Here are some of the main issues that are causing companies to select a new WMS:
- High order volume
- Proliferation of SKUs
- Increased order complexity
- Reduced order cycle times
- Increased need for more rapid completion of processes and workflows in a WMS
- Need to be able to dynamically pick each item in an optimized manner
- Need to continually optimize tasks in order to reduce costs, increase labor productivity and handle the increased velocity
- Requirement for more flexible, deep replenishment
- Need to interface with automated picking technologies including pick-to-light, put wall systems and voice picking
- Ability to handle parcel manifesting and shipping capabilities
Real Time Inventory Visibility and Enhanced Inventory Control/Inventory Management
Nowadays, consumers order online from a variety of channels and need to be able to see if the goods they are trying to purchase are available.

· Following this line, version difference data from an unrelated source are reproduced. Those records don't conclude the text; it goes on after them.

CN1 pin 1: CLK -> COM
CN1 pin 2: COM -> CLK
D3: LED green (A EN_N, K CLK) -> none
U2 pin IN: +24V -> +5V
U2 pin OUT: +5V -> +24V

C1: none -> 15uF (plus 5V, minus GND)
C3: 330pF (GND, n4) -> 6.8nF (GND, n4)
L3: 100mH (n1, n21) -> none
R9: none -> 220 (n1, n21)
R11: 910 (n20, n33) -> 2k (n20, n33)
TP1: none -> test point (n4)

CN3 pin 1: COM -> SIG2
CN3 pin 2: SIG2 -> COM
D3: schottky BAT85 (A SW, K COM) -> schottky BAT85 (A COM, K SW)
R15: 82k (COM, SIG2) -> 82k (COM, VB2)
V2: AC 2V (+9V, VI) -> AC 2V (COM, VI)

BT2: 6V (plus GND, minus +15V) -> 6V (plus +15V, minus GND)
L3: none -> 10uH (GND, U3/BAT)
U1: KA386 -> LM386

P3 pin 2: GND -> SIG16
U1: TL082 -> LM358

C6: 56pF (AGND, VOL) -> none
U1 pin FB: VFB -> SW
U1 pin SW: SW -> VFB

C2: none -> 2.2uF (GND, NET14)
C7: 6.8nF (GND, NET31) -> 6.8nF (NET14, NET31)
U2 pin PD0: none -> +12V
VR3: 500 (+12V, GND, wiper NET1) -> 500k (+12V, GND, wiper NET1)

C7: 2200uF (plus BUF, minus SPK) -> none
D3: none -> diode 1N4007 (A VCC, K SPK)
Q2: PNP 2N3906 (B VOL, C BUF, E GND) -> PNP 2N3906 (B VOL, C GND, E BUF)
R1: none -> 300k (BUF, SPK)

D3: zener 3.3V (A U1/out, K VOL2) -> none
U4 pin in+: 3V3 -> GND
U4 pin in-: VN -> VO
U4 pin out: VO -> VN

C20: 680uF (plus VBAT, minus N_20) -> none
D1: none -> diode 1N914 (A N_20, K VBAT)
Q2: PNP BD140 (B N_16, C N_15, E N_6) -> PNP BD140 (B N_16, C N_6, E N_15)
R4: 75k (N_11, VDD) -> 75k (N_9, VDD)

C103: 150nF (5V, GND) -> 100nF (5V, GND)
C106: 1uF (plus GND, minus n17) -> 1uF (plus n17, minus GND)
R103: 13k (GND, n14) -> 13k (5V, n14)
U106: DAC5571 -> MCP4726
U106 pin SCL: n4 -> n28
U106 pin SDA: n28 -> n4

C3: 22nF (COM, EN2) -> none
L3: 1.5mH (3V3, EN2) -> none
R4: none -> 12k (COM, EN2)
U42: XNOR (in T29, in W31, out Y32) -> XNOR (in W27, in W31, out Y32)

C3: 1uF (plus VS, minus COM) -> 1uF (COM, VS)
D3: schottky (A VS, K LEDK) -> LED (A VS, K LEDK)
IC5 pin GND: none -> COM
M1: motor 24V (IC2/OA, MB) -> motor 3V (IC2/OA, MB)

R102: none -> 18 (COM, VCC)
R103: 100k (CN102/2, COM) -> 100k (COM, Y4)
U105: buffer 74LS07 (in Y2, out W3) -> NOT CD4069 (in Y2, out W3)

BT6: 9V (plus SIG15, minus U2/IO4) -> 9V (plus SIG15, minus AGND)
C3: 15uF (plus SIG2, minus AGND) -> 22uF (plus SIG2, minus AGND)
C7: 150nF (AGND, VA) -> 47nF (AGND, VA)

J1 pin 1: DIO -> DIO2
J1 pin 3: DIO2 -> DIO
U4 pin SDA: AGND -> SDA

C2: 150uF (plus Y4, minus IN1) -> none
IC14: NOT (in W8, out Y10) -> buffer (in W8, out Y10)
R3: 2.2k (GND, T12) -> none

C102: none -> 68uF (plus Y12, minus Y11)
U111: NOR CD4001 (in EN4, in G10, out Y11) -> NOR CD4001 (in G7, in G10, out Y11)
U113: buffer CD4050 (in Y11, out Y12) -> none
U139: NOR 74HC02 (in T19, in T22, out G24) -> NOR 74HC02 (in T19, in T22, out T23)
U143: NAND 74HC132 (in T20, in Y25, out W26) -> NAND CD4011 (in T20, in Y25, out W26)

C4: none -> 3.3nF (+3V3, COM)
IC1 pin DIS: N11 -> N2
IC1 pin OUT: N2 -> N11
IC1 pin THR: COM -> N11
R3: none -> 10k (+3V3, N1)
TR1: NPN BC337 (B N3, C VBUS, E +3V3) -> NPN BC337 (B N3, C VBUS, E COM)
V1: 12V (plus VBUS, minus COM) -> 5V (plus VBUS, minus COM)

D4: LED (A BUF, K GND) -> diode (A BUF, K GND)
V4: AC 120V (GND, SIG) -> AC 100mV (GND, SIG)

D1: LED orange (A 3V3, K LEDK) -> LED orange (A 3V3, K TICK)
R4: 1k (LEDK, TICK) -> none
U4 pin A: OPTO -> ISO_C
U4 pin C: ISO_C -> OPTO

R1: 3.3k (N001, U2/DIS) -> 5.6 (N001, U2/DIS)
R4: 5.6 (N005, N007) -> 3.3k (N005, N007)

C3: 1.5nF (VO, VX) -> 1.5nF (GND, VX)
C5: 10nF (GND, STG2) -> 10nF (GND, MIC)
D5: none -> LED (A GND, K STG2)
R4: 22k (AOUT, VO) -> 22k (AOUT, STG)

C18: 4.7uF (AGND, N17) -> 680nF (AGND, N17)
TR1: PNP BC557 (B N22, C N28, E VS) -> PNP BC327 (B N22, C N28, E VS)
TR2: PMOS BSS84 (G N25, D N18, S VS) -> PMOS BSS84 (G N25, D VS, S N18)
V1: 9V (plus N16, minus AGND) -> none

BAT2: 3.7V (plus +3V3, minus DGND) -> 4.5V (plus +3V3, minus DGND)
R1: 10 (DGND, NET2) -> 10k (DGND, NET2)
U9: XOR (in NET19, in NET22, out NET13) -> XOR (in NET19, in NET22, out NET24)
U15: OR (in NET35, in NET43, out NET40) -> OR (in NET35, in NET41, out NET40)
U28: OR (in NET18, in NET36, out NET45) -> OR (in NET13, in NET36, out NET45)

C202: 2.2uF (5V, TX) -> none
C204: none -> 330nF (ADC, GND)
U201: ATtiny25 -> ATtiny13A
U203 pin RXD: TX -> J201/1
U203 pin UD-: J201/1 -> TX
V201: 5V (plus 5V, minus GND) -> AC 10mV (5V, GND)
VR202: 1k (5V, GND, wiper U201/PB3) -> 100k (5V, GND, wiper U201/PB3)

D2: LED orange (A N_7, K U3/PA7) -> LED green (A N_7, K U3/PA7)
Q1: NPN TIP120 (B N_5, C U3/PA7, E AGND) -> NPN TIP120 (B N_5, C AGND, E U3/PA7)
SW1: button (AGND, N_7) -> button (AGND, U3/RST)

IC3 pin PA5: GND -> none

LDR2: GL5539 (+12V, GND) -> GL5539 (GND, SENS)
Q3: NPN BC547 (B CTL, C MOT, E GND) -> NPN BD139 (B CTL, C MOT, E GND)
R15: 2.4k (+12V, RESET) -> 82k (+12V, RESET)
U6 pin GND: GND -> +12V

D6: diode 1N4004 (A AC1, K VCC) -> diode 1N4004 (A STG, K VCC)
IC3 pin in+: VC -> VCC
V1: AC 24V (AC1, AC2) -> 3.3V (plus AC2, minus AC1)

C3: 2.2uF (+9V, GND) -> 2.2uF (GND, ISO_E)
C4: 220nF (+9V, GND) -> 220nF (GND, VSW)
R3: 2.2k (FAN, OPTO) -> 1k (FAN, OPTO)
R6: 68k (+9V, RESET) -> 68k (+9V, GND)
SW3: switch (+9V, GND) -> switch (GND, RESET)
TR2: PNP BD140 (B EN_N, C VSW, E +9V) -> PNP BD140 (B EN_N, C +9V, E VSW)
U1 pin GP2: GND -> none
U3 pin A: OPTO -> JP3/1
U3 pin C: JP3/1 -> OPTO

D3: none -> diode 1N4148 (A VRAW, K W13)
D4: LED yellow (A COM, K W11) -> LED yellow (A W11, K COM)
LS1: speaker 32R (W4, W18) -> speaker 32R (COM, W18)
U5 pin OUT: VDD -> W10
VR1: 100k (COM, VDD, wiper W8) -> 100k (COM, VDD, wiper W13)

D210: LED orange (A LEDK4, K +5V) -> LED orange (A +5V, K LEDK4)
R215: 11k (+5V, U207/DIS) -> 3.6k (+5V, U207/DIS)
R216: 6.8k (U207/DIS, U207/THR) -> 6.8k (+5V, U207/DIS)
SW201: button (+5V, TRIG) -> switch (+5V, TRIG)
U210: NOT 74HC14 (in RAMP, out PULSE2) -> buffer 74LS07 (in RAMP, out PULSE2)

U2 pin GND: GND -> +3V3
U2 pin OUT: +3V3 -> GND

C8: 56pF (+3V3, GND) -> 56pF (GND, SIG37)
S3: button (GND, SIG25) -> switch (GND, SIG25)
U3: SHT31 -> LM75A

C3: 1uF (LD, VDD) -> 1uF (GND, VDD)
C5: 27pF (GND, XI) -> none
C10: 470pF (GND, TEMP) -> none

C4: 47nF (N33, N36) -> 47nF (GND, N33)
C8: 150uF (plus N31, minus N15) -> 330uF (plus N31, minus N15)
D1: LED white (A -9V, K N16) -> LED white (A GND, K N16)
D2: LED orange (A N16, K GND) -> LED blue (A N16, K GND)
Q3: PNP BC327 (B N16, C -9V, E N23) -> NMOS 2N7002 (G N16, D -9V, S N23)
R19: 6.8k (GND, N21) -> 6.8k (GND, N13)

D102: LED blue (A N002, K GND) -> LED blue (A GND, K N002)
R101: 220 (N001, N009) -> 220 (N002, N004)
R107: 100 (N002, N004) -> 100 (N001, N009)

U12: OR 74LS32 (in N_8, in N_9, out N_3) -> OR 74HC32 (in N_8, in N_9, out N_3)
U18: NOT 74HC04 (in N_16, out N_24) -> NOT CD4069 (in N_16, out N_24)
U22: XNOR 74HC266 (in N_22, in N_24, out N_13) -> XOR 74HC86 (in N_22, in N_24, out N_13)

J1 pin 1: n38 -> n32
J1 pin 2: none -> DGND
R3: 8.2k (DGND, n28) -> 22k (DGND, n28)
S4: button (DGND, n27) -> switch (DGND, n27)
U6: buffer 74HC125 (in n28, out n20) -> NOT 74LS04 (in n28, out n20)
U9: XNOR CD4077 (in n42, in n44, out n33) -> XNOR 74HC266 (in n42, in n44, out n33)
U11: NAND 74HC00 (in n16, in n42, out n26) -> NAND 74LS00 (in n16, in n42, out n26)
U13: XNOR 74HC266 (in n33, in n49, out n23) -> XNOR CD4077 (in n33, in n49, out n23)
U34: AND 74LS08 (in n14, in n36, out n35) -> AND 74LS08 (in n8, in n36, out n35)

Having the ability to provide inventory visibility in real time by looking across a network of distribution centers, third party logistics provider warehouses and stores is critical to ensuring a satisfying customer experience.
Multi-site inventory visibility and operations enables optimization of inventory, proper purchasing, replenishment and inventory management.
Without real time accurate inventory visibility, retailers miss out on sales and are unable to provide goods to consumers whenever, wherever needed. Because the buying and delivery process sets the standard against which consumers evaluate and value the brands they purchase, this can have an extremely detrimental impact and have long lasting effects on brands and retailers.
Although most warehouses today use warehouse management systems, there is a significant difference between using a legacy system with outdated functionality and a WMS that can handle the complexity of high volume, complex orders and reduced cycle times encountered today. With the increased pace of warehouse operations geared to service the needs of consumers, 3PLs and warehouse operators are increasingly electing to upgrade their technology.
In selecting new warehouse management software, companies are purchasing systems that readily integrate with other technologies, provide real time, accurate inventory visibility and facilitate the fast-paced handling of inventory across networks of distribution centers, warehouses and third party logistics warehouse locations.